Being a part of any relationship for a period of time affords an individual the opportunity to learn what works and what doesn’t with each respective person. I may be able to discuss politics with Uncle Joe but Aunt Sue? Never! He’s open minded to other people’s views and enjoys a lively debate. Aunt Sue, on the other hand, is opinionated, is a right-fighter (one who always has to be right as Dr. Phil refers to them), and becomes nasty with those who disagree with her. I can joke around with my husband and refer to him as my “hairless honey” but my friend Steve is very sensitive about his lack of locks.

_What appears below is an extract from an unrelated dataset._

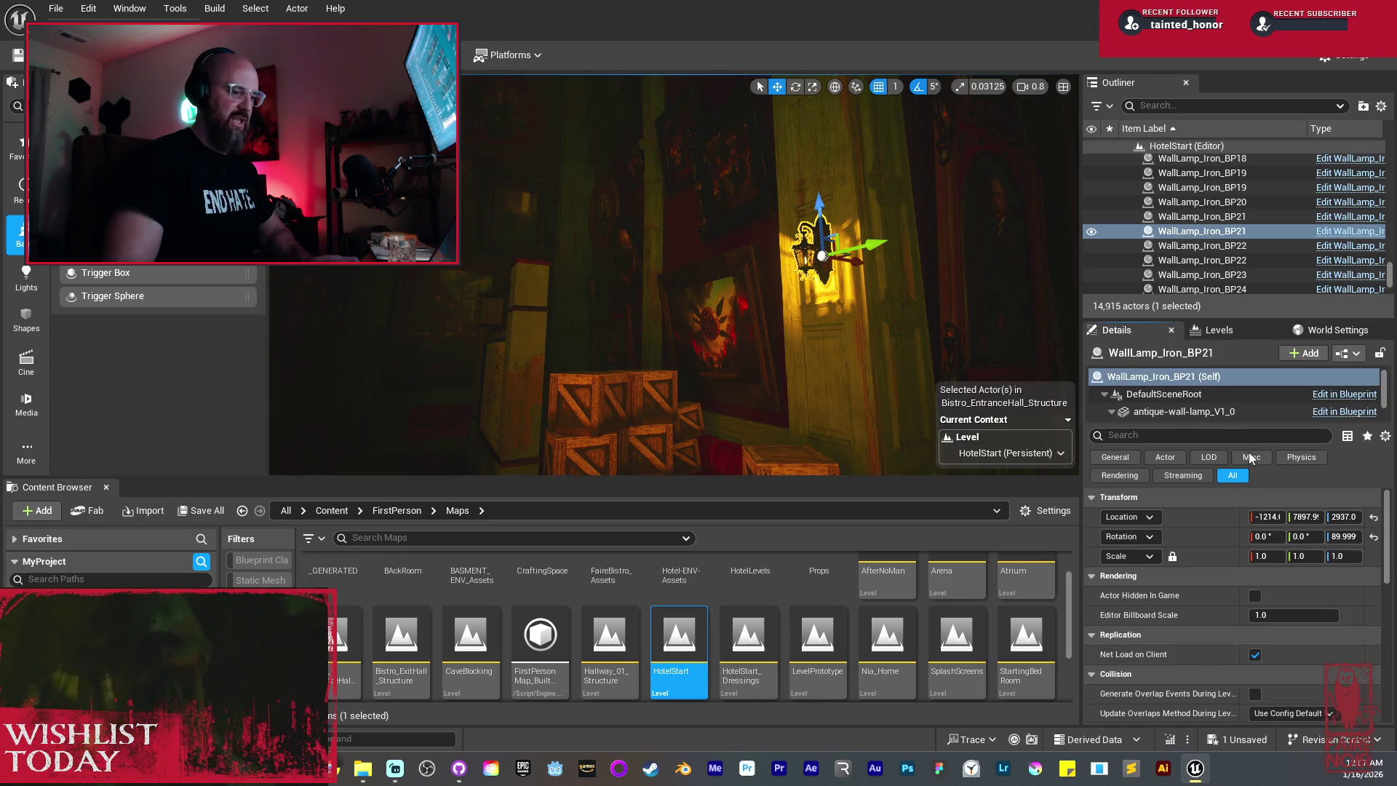
scroll(1184, 405, down, 1)
click(1178, 410)
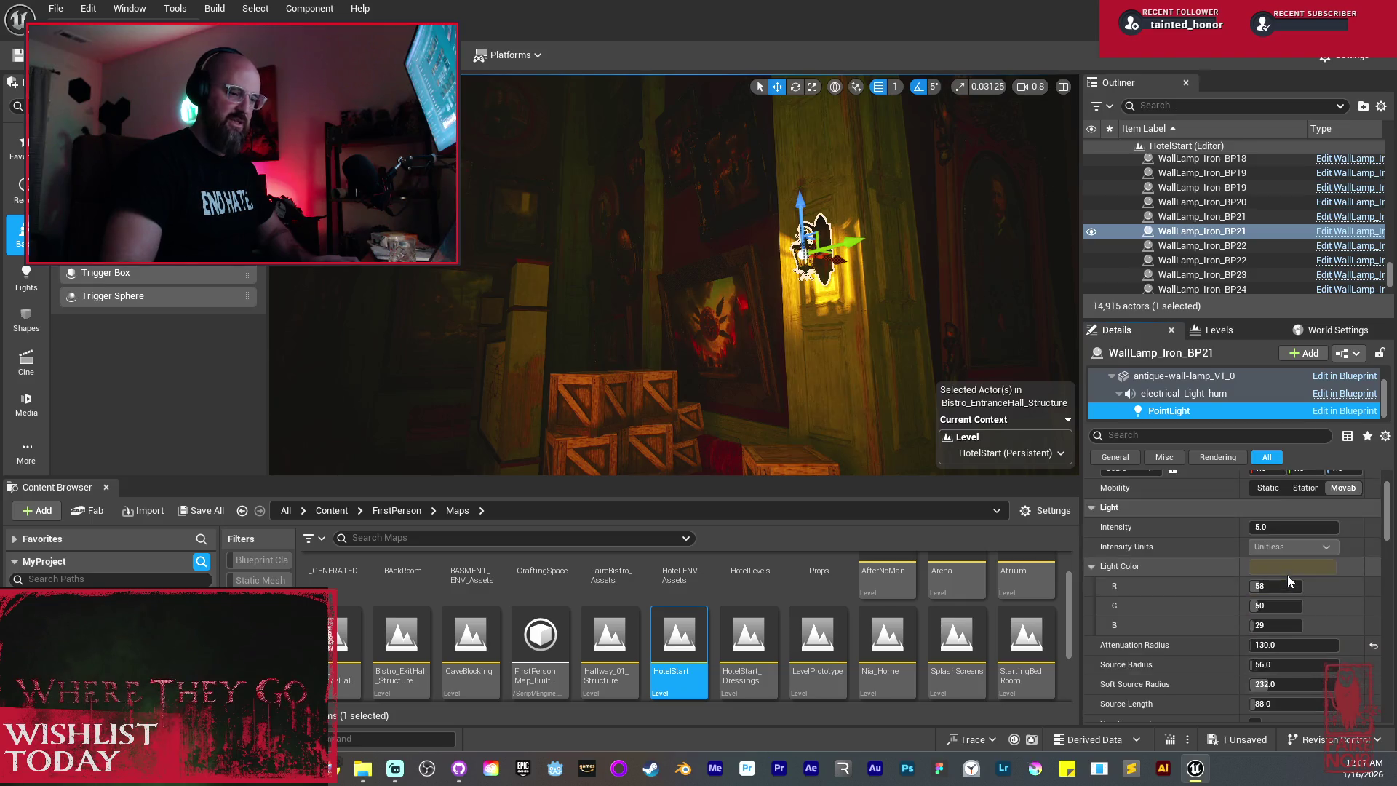
scroll(1287, 575, down, 4)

One of my favorite topics to discuss is God. I’m madly in love with Him and like a teenage who’s fallen in love for the first time, I can’t stop thinking and talking about Him. But try to have a discussion about our Lord with a defensive non believer and you may be in for a rough ride. (I learned that lesson the hard way on facebook – some of them can get down-right ugly!)

We all know what topics we can discuss with certain people and which ones to avoid. We also know what turns a harmless discussion into a vicious argument. (A disagreement is not synonymous with argument by the way. The first is simply a difference of opinion. The latter engenders hostility and sometimes aggression.) Granted, there are those who love the drama – they seek out opportunities to incite a good fight. I’m not one of them. While I enjoy a good debate, I abhor arguing and will do my best to avoid it. Then, too, there are some who engage in a discussion and wonder why every conversation results in quarreling and hurt feelings. “People are so sensitive! Everything you say they take the wrong way.” They fail to recognize their own contributions to the contamination of the dialogue.

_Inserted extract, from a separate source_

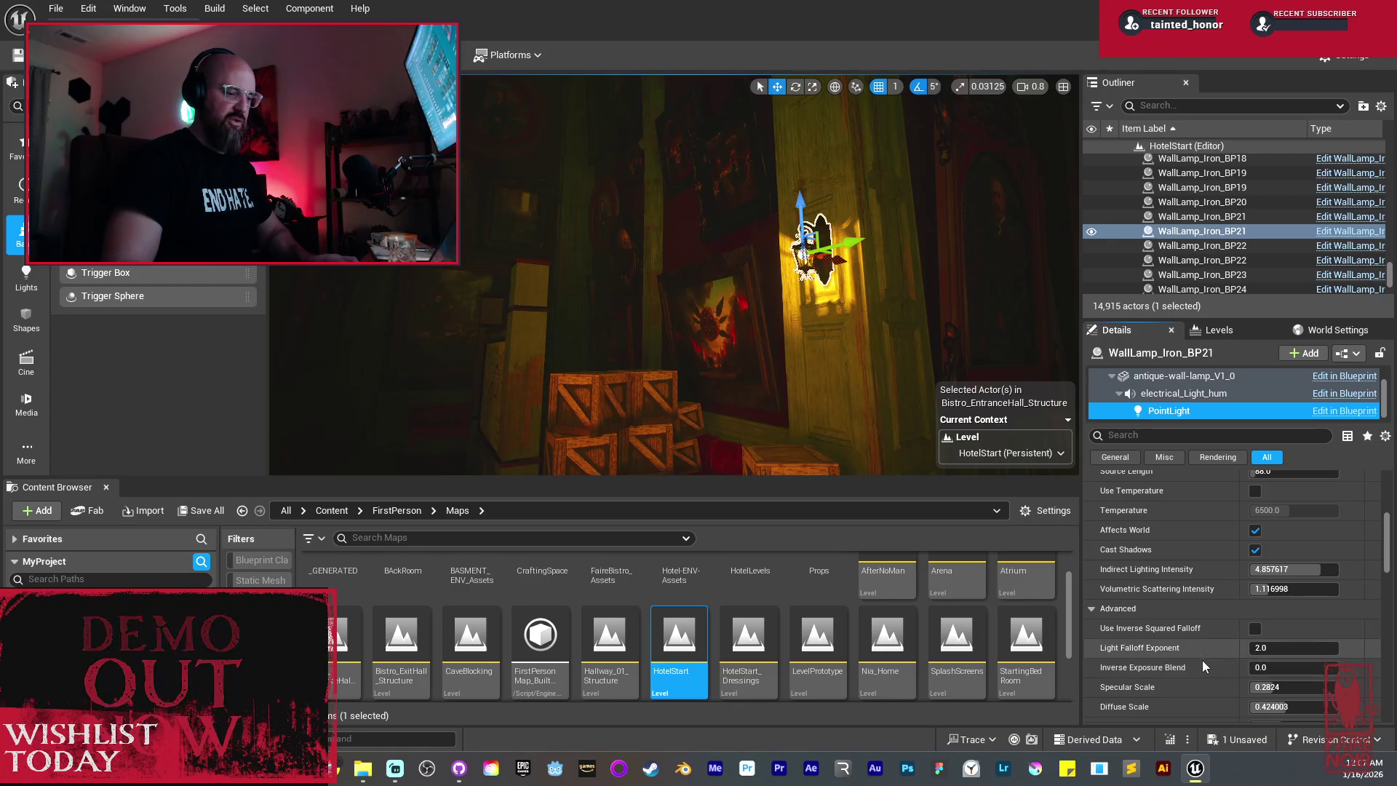
scroll(1229, 633, up, 3)
scroll(1230, 602, up, 2)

Here are some surefire tips to convert any conversation into an argument:
• Know what issues the other party is sensitive to or passionate about. Engage one of those topics for discussion.
• Know what to say or do to provoke them, being certain to push their buttons whenever possible.
• Infuse a hefty dose of criticism, sarcasm, and insults. Insert a few expletives and round it off with a threat or two for good measure.
• Always be right. Never admit to being mistaken about anything.
• Be as arrogant and close minded as possible. Never listen to or consider the other person’s position.
• Exaggerate and embellish whenever possible. This will certainly destroy your credibility.

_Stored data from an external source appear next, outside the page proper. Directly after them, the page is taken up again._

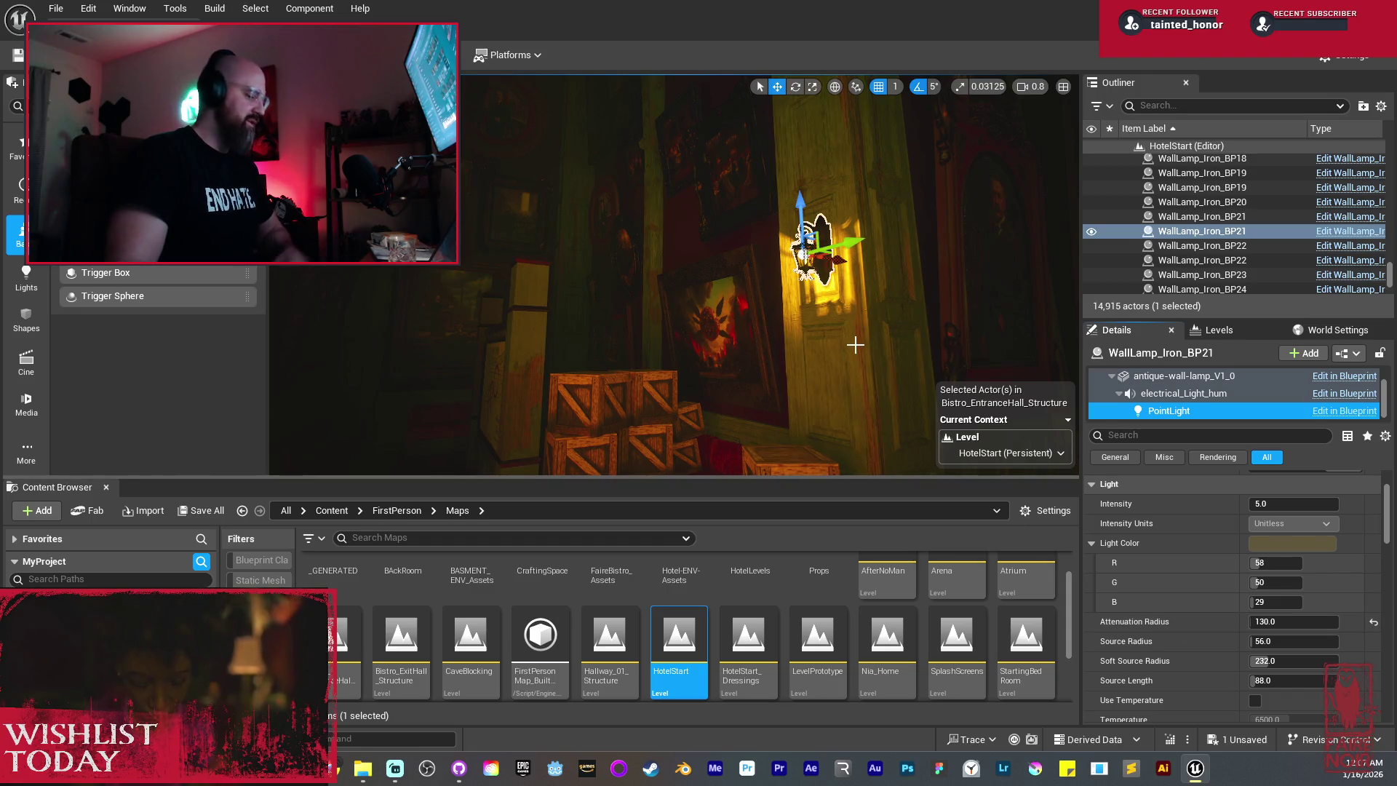
mouse_move(755, 342)
mouse_down()
mouse_move(727, 320)
mouse_move(731, 288)
mouse_move(640, 371)
mouse_move(752, 324)
mouse_up()
Step: Check the pillar's extra PointLight in Game View, focus on it, and delete it, leaving 14,914 actors
click(703, 323)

If you would prefer to keep things civil, try the following:
• Refuse to engage in highly sensitive or provoking topics. Don’t initiate or participate in them regardless of how much the other party persists.
• Stay out of other people’s business. If it does not concern you do not be concerned.
• If necessary, walk away before the conversation turns nasty.
• Remain open and respectful of the other person’s position. Acknowledge their feelings, beliefs, and needs even if you don’t understand or agree with them.
• Be sensitive and kind but firm when necessary. When speaking, be crystal clear and judiciously concise.
• Carefully choose your words, tone of voice, and attitude. Always consider how they would sound to you if the other party said them.
• If the situation becomes heated, know what to say or do to calm things down. A simple validation is often enough. “I can see how important this issue is to you.”
• Don’t take personal offense to what the other party is saying. Their behavior mirrors their inner self and is in no way a reflection of you.

Discussions are a vital aspect of every healthy relationship and enable individuals to acquire greater knowledge of one another, the issue at hand, to find resolution whenever necessary. They also serve as a means to strengthen the rapport between all parties. With a few simple techniques and a bit of restraint, anyone can keep a dialogue civil and productive.